Tell the kids oh dear daddy didn’t plan that well, he’s so late all the houses are out of sweets now.
No way would I take the blame for this one

Do you have some sweets left for your kids?

Your kids will eventually vote with their feet.

BlowDryRat · 31/10/2021 18:31

It's 100% his fault (not coming from the SE). There was an accident but he should have been past that point at least an hour before it happened if the kids were to have any hope of being here on time.

We have lots of sweets and the DCs' friends have saved them some too.

OP posts:
Breadandbutterpud · 31/10/2021 18:36

That is shit. I’m sorry.

BlowDryRat · 31/10/2021 18:41

A friend has just suggested eggs instead of garlic but I feel like that would get me into trouble.

OP posts:
AlphabetStew · 31/10/2021 18:51

Yeah, garlic, eggs, a tomato, some ham, bit of grated cheese. Basically toss a whole omelette at him.

dancinfeet · 31/10/2021 19:23

This is just the sort of thing my ex used to do, can you do a part rescue by them dressing up tomorrow after school and celebrating day of the dead instead?

Alleycat02 · 31/10/2021 19:25

Next year absolutely don't send them to his at all if "his" weekend falls on Halloween, and remind him why if he complains. What a disappointment for them!

BlowDryRat · 31/10/2021 19:37

It's DD's birthday tomorrow so no rescue possible unfortunately, but hopefully she'll be so excited about it that Halloween will soon be a distant memory. Poor DS on the other hand...

One year exH begged to have the DC for half term. He then made DD miss her own birthday party Angry All her little friends were there. I cried.

OP posts:
DismantledKing · 31/10/2021 19:38

Christ what a wanker he is. I’m not surprised that he’s your ex!

JollyAndBright · 31/10/2021 19:43

He’s a fuckwit indeed.

What about a Halloween themed scavenger hunt around your house for Halloween sweets to make up for no trick and treating?

Tokyotammy · 31/10/2021 19:48

He actually sounds quite calculating in sabotaging the happiness of others. Did he initiate the split or did you?

In future I'd play it safe and make sure he's not involved in any weekends which have important plans, so he can't balls in up accidentally on purpose. If the kids ask why, them remind them of what has happen in the past and best not to risk it.

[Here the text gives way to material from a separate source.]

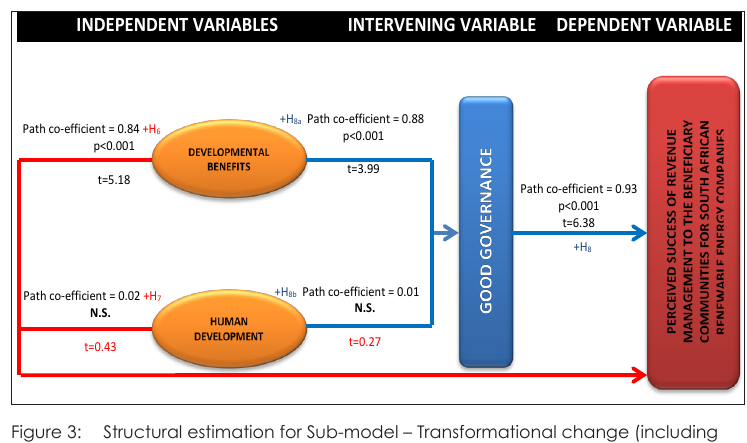
Figure 3: Structural estimation for Sub-model – Transformational change (including t-values) where N.S. =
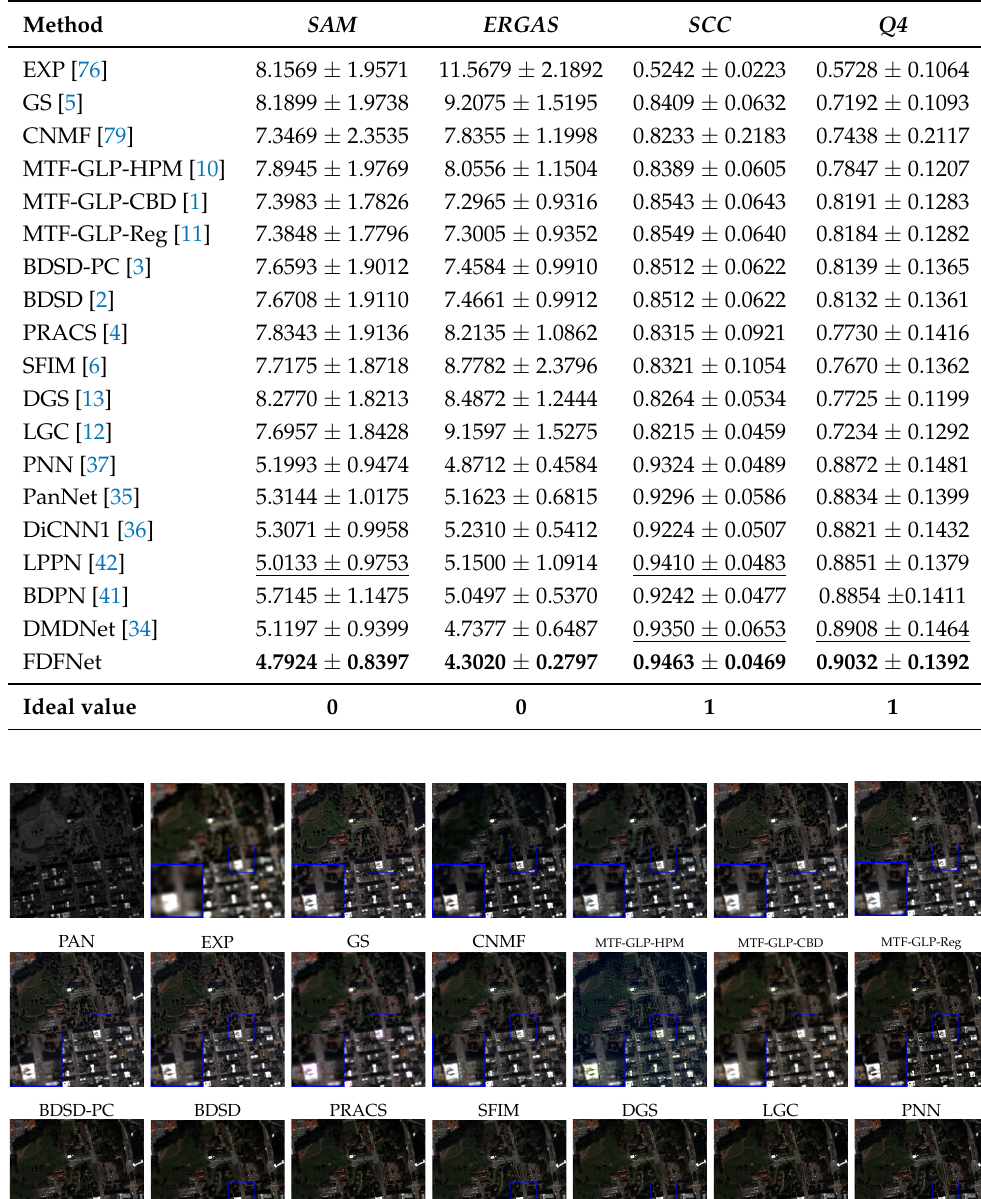
Table 3. Average quantitative with the related standard deviations (std) comparisons on 48 reduced- resolution QB examples. The best performance is shown in bold and second place is underlined.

BlowDryRat · 31/10/2021 19:57

A scavenger hunt is a great idea. We could do that one evening during the week.

He was abusive in all sorts of ways so yes, he is calculating. Until the birthday party incident I hadn't thought he'd do it to the kids Sad He initiated the split because I wasn't being 'wifely' enough. He walked out so that I'd have time to realise how much he did for the family and appreciate him as he deserved. I took the opportunity to divorce his surprised arse Grin

OP posts:
TravelLost · 31/10/2021 20:13

@BlowDryRat

It's DD's birthday tomorrow so no rescue possible unfortunately, but hopefully she'll be so excited about it that Halloween will soon be a distant memory. Poor DS on the other hand...

One year exH begged to have the DC for half term. He then made DD miss her own birthday party Angry All her little friends were there. I cried.

Wow that is really bad!!!
TravelLost · 31/10/2021 20:15

So the bottom line is to never ever plan and activity for the dcs around a time when he could potentially wreck it.

Garlic sounds good to me and quite restrained tbh @BlowDryRat

TotallySuper · 31/10/2021 20:23

Be calculating back in future- tell them you need them back for an event at 2pm when it's actually at 5pm. Tell him DDs birthday party is X day when it's actually the day after etc. As long as your kids are young enough/savvy enough not to correct him. He sounds like a massive twat.